Exercise directions: Copy out the part of the publicity campaigns text that opens with the words containing "Publicity Campaigns" and closes with "communicates your topic.".
── Provided text
Publicity Campaigns

Digital humanities is generally a public-oriented field of inquiry, with results that can be shared beyond a specialized academic discipline. Crafting an effective publicity campaign can help you connect with others in your field, find partners, secure more funding, and generate excitement about your research.

Branding Your Project

  • Choose an appealing title that communicates your topic.
  • Design a visually appealing, intuitive logo and website so that those who want to publicize your work may do so easily.
  • Provide citations on each page so users may easily give appropriate attribution.
  • Get your project out on social media.
  • Be consistent about branding! This is how you retain control of your image.

General Tips

  • Figure out which social media sites your scholarly community uses.
  • For every account, write down username and password.
  • Make use of social media plug-ins on websites and across social media accounts.
  • Do be judicious about linking project accounts with more personal accounts.
  • Don’t open accounts unless you’re willing to update and maintain them.
  • Build updates into your work plan and schedule!
  • It’s probably not a good idea to create accounts for short-term projects.
  • Remember, no matter your privacy settings, no social media account is perfectly safe.
────
── Information given
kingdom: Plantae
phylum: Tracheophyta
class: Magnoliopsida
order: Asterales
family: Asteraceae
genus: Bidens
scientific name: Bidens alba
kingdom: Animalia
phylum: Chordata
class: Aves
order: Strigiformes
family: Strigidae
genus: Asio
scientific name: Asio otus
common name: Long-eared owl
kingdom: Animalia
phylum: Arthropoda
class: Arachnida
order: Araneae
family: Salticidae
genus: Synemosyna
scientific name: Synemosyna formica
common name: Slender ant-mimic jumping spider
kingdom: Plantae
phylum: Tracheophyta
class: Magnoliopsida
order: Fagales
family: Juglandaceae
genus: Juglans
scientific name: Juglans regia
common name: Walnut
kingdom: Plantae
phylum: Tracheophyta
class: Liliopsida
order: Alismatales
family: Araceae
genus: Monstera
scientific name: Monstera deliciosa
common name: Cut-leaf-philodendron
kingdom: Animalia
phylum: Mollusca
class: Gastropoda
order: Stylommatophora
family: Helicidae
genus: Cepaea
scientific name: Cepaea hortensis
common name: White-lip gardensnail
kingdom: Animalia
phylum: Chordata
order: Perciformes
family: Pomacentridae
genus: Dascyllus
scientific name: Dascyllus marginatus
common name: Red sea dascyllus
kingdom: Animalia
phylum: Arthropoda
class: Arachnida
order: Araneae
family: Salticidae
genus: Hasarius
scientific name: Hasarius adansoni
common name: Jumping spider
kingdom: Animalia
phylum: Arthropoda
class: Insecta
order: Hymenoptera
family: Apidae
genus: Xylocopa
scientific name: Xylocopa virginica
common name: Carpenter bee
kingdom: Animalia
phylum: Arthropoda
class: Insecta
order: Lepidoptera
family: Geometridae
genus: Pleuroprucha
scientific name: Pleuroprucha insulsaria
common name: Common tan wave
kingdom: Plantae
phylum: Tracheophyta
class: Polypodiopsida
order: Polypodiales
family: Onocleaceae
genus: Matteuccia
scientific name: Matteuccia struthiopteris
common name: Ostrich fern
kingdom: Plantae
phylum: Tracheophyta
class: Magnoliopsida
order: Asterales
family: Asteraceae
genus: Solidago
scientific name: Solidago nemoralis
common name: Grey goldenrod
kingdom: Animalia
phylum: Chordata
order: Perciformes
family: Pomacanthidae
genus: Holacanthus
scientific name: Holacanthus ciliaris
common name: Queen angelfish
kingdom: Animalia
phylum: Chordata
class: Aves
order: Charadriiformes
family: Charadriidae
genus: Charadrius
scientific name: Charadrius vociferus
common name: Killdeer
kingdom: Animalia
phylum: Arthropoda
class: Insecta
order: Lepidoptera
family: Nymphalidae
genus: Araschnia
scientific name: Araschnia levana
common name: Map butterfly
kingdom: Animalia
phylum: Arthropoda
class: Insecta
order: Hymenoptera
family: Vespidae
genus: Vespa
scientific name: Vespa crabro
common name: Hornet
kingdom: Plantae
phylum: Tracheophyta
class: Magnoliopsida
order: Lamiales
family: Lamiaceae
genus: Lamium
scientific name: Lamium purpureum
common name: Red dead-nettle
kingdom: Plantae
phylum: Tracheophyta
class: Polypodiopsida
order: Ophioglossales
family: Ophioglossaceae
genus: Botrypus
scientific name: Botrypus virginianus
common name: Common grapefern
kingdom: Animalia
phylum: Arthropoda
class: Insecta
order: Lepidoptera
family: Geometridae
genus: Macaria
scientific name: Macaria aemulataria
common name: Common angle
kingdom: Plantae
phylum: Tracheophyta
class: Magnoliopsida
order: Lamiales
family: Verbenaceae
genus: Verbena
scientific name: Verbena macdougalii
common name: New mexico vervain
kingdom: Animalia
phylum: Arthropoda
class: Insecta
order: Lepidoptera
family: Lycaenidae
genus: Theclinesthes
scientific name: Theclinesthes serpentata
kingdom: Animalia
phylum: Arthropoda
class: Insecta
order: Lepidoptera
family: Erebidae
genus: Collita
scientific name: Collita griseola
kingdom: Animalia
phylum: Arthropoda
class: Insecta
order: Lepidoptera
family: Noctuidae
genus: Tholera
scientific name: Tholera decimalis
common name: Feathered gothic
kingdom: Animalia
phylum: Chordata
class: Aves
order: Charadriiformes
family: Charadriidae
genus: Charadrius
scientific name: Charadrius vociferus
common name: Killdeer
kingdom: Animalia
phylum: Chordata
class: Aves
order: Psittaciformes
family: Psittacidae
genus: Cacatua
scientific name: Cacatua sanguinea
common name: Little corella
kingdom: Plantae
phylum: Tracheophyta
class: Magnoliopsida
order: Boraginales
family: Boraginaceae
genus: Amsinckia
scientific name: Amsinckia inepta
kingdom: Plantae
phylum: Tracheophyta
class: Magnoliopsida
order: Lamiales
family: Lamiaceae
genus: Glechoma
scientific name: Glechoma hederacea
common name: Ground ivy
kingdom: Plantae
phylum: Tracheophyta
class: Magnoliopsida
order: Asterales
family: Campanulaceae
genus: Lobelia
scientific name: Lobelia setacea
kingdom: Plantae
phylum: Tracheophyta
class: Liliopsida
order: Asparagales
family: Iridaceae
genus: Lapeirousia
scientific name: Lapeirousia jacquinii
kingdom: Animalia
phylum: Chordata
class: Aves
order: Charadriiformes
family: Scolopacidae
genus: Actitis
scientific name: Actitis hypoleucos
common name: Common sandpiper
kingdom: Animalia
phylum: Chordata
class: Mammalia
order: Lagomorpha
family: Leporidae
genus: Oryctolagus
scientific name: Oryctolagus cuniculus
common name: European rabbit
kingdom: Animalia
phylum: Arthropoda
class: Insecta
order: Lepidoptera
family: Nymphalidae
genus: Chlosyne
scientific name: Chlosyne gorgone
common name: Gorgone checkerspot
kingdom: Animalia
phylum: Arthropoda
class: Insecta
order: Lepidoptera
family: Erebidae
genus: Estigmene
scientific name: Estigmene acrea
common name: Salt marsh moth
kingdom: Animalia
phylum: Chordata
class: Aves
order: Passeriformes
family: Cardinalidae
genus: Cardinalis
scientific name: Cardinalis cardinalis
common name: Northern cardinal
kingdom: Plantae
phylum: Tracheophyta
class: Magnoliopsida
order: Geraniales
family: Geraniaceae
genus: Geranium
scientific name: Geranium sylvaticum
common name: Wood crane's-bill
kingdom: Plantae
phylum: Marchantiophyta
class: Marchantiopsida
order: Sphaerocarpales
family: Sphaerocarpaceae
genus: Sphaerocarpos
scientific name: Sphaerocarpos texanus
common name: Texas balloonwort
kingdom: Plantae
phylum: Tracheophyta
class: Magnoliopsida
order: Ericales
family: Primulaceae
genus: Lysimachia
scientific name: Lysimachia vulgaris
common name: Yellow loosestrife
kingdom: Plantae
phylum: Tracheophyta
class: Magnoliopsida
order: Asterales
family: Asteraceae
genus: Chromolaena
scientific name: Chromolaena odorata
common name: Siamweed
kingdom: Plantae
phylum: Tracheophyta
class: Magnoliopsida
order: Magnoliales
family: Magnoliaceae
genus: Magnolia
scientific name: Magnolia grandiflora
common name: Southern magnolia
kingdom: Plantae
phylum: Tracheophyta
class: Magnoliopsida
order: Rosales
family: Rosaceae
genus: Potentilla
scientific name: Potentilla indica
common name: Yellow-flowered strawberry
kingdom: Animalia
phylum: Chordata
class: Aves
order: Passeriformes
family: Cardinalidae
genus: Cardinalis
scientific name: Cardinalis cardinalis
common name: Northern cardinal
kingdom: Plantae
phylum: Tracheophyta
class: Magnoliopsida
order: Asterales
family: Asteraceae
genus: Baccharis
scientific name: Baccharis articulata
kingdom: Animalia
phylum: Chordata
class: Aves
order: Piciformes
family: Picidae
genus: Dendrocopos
────
The result:
Publicity Campaigns

Digital humanities is generally a public-oriented field of inquiry, with results that can be shared beyond a specialized academic discipline. Crafting an effective publicity campaign can help you connect with others in your field, find partners, secure more funding, and generate excitement about your research.

Branding Your Project

  • Choose an appealing title that communicates your topic.